Date: Mon, 23 Dec 2024 Prob (F-statistic): 3.21e-156
Time: 09:55:40 Log-Likelihood: -3824.2
No. Observations: 1000 AIC: 7652.
Df Residuals: 998 BIC: 7662.
Df Model: 1
Covariance Type: nonrobust
=============================================================================================
coef std err t P>|t| [0.025 0.975]
---------------------------------------------------------------------------------------------
const 0.9002 0.709 1.269 0.205 -0.492 2.292
FittedWindPowerProduction 1.9563 0.061 32.149 0.000 1.837 2.076
==============================================================================
Omnibus: 0.082 Durbin-Watson: 2.015
Prob(Omnibus): 0.960 Jarque-Bera (JB): 0.119
Skew: -0.020 Prob(JB): 0.942
Kurtosis: 2.964 Cond. No. 23.7
==============================================================================
Notes:
[1] Standard Errors assume that the covariance matrix of the errors is correctly specified.
Comparing Estimation Results#
Let’s now compare the results obtained with the naive approach, ignoring the presence of confounders, and the 2SLS modelling.
# Extract coefficients and standard errors
ols_coef = ols_model.params.iloc[1]
ols_se = ols_model.bse.iloc[1]
second_stage_coef = second_stage_model.params.iloc[1]
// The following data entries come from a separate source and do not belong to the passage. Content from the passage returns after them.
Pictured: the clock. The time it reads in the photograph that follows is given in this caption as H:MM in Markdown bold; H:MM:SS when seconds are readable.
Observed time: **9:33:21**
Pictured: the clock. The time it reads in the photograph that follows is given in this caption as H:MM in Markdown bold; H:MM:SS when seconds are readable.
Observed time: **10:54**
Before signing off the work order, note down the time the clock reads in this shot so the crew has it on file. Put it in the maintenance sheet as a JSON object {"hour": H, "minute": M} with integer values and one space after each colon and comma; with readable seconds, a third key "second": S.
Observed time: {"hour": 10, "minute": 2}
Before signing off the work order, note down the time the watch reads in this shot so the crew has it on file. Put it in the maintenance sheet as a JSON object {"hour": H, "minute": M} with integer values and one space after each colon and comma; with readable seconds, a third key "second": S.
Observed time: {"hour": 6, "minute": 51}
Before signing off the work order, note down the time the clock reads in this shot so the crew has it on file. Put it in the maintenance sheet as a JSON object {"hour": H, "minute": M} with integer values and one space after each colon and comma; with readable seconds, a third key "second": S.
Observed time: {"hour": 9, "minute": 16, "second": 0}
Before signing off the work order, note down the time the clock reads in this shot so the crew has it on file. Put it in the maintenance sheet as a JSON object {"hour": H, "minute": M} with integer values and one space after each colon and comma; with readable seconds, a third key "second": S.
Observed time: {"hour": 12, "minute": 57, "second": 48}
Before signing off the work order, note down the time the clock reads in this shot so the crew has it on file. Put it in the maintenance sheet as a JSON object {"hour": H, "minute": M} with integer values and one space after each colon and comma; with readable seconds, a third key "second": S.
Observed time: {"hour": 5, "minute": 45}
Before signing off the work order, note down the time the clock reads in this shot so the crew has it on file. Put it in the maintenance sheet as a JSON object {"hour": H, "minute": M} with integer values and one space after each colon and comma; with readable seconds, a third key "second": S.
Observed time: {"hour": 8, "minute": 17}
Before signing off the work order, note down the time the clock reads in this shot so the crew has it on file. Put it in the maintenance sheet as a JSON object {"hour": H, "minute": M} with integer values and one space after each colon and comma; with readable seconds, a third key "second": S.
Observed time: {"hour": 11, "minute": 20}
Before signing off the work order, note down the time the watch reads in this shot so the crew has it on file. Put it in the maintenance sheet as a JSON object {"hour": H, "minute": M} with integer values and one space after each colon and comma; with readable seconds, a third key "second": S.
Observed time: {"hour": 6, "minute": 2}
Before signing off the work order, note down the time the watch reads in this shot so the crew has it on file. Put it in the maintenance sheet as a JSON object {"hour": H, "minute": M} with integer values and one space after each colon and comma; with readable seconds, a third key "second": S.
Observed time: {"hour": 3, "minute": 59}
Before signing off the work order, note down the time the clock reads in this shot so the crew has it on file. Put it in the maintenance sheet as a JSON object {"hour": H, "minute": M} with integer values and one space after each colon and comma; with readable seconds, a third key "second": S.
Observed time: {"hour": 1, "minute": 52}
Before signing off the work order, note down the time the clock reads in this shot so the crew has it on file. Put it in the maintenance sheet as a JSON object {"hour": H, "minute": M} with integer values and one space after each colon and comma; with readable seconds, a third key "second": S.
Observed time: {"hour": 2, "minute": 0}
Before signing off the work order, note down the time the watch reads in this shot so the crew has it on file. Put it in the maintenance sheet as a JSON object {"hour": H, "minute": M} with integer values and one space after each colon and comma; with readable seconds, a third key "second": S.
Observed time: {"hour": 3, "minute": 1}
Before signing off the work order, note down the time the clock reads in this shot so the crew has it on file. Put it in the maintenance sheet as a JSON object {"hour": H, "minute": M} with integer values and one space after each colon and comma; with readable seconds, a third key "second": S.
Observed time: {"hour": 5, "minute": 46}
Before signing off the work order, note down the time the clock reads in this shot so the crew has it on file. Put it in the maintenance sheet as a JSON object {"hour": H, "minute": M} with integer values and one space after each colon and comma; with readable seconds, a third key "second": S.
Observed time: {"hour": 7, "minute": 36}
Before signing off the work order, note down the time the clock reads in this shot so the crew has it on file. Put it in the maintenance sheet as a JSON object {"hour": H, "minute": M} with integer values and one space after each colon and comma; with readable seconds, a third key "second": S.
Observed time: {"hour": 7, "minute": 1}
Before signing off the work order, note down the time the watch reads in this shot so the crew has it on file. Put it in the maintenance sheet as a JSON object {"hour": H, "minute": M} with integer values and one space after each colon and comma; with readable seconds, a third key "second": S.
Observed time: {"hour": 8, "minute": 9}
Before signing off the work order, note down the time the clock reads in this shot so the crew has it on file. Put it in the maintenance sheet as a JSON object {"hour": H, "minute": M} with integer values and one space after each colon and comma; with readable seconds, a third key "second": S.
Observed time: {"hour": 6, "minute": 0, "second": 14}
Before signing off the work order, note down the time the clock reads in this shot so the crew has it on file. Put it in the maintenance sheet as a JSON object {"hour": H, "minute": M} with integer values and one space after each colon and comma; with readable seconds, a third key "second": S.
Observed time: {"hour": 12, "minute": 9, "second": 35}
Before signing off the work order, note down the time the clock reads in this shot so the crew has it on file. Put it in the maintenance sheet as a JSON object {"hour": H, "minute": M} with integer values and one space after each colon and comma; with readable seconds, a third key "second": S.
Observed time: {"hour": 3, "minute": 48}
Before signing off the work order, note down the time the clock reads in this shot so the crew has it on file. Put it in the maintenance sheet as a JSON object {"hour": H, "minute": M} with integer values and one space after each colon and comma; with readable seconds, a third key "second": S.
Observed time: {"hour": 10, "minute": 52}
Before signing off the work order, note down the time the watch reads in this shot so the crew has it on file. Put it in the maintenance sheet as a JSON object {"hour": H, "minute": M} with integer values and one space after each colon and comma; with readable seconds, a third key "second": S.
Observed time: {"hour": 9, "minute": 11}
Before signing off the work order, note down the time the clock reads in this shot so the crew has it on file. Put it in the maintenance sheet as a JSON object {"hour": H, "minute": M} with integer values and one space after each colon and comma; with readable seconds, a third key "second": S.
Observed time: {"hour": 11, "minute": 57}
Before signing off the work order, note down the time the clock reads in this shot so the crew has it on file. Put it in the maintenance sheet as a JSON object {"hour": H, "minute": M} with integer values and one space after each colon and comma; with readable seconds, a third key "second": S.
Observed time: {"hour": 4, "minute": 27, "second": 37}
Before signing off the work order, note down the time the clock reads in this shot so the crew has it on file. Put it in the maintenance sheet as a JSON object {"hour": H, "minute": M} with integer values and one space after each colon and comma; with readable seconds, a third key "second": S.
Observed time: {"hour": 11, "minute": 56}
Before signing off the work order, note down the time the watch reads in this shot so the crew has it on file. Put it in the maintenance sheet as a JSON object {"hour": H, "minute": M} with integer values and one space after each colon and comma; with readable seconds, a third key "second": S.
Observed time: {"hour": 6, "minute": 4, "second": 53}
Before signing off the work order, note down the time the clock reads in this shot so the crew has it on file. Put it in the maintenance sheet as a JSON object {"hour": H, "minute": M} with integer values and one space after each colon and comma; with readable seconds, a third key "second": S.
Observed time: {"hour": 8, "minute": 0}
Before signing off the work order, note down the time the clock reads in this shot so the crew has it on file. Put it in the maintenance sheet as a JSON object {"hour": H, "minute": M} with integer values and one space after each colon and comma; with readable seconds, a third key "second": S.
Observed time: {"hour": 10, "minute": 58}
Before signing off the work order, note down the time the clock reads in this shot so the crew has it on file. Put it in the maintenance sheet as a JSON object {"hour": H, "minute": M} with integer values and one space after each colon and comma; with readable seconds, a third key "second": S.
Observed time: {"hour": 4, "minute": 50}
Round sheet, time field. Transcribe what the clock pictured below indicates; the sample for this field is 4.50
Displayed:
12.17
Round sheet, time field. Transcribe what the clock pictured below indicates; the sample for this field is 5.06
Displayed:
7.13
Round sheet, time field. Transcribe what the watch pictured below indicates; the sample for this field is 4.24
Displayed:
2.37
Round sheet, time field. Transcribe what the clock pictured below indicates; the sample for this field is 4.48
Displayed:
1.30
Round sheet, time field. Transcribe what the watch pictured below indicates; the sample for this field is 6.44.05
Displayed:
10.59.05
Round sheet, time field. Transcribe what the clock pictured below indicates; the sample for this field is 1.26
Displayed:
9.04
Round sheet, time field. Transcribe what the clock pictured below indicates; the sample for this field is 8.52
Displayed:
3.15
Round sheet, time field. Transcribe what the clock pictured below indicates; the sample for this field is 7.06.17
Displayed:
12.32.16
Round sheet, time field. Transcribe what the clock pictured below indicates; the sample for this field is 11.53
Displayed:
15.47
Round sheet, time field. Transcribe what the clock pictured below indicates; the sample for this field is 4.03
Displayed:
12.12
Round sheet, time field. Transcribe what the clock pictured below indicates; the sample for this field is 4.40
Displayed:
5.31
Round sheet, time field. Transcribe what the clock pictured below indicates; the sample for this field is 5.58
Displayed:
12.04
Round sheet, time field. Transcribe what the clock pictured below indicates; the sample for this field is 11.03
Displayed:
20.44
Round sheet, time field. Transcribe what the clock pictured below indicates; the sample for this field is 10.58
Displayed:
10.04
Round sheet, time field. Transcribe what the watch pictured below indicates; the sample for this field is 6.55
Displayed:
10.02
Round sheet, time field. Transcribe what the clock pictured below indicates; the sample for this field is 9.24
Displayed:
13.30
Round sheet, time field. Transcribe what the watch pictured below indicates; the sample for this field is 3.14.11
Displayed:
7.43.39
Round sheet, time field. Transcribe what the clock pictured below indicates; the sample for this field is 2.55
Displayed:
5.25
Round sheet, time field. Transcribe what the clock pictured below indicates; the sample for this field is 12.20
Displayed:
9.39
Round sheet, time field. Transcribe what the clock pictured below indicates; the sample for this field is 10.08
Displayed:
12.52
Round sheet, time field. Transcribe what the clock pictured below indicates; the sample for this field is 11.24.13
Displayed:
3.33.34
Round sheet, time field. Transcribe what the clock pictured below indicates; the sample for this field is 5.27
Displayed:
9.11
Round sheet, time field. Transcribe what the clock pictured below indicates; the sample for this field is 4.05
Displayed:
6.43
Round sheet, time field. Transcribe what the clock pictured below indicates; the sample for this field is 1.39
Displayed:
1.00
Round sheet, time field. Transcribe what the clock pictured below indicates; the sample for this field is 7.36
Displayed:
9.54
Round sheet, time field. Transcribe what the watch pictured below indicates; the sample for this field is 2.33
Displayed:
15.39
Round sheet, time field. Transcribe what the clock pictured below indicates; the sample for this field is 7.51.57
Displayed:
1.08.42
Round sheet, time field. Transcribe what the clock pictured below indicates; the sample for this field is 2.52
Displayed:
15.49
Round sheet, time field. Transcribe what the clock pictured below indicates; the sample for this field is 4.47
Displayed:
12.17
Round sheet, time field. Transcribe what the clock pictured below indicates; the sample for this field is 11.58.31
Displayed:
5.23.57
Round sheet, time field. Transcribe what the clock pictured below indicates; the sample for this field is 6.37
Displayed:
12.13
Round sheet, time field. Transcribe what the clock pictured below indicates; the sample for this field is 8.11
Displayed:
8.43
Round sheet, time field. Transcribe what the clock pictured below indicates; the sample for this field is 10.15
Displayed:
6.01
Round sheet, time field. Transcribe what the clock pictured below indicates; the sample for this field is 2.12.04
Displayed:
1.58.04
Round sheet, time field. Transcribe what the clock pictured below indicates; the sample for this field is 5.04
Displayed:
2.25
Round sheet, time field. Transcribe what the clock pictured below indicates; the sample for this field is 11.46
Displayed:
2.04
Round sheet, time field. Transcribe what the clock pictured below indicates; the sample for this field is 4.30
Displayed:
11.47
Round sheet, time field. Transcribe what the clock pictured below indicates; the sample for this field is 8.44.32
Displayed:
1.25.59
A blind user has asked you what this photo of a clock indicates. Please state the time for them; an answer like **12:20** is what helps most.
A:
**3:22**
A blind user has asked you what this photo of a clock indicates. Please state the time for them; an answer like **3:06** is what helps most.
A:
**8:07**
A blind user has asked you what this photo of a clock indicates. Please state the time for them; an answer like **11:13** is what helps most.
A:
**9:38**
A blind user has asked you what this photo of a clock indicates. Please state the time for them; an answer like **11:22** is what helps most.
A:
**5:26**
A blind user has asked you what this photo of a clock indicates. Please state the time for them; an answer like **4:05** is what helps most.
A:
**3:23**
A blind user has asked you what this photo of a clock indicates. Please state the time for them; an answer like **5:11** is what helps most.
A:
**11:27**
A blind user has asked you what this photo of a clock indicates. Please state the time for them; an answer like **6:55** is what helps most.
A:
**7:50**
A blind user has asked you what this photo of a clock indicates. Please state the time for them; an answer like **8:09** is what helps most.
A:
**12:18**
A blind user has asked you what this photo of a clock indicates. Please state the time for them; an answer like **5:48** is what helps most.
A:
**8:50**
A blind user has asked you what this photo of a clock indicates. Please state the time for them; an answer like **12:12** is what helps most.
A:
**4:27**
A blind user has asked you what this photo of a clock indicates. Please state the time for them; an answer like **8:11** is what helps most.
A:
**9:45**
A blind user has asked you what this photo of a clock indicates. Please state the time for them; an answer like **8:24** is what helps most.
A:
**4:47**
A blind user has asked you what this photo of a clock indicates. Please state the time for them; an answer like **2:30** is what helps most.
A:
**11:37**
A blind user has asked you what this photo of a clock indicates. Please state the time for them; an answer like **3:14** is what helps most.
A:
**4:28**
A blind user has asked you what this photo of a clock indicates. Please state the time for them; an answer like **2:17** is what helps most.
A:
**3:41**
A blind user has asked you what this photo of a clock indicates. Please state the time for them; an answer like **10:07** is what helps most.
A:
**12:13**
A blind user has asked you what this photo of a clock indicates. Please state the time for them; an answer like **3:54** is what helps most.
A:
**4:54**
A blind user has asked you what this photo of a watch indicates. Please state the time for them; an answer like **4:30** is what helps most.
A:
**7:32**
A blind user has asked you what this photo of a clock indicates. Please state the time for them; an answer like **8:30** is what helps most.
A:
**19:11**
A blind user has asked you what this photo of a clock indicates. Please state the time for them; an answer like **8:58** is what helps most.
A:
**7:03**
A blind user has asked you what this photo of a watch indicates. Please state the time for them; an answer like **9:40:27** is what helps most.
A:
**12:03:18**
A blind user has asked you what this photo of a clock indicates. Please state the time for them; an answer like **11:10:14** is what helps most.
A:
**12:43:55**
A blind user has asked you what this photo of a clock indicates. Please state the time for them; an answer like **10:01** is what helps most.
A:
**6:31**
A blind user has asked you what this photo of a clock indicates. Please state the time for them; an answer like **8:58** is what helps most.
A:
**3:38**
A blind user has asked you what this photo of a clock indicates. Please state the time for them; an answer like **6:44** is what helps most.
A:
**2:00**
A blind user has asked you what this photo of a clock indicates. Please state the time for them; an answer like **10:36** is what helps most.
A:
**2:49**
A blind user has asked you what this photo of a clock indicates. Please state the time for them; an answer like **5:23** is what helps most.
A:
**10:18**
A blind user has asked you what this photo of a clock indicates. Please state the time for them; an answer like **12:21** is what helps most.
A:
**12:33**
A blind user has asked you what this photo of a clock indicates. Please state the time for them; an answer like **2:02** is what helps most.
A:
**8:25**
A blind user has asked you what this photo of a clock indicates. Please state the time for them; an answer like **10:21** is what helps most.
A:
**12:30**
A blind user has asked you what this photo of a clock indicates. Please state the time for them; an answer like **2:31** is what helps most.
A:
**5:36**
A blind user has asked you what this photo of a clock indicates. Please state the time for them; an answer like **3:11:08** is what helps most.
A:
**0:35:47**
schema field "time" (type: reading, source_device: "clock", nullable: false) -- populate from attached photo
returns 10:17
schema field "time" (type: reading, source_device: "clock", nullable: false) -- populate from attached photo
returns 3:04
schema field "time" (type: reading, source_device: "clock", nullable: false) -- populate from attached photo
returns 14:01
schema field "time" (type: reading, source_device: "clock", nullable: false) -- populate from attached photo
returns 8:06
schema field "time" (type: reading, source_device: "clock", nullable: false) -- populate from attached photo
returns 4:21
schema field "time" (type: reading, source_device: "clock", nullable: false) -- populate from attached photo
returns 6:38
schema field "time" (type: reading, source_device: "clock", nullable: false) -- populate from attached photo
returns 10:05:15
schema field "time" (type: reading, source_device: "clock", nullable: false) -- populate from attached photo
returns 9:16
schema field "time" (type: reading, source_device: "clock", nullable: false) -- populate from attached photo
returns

second_stage_se = second_stage_model.bse.iloc[1]
# Plot the comparison
labels = ['OLS', '2SLS']
coefficients = [ols_coef, second_stage_coef]
errors = [ols_se, second_stage_se]
plt.figure(figsize=(5, 5), dpi=100)
plt.bar(labels, coefficients, yerr=errors, capsize=10, color=['m', 'c'], alpha=0.6)
plt.axhline(y=true_effect, color='k', linestyle='--', lw=3, alpha=0.8, label='True effect')
plt.ylabel('Coefficient of Wind Power Production')
plt.title('Comparison of OLS and 2SLS Estimates')
plt.legend()
plt.show()

We can now see tha simply using a model on all the observed variables leads us to a biased estimate. Instead, using 2SLS we can get much closer to the real effect.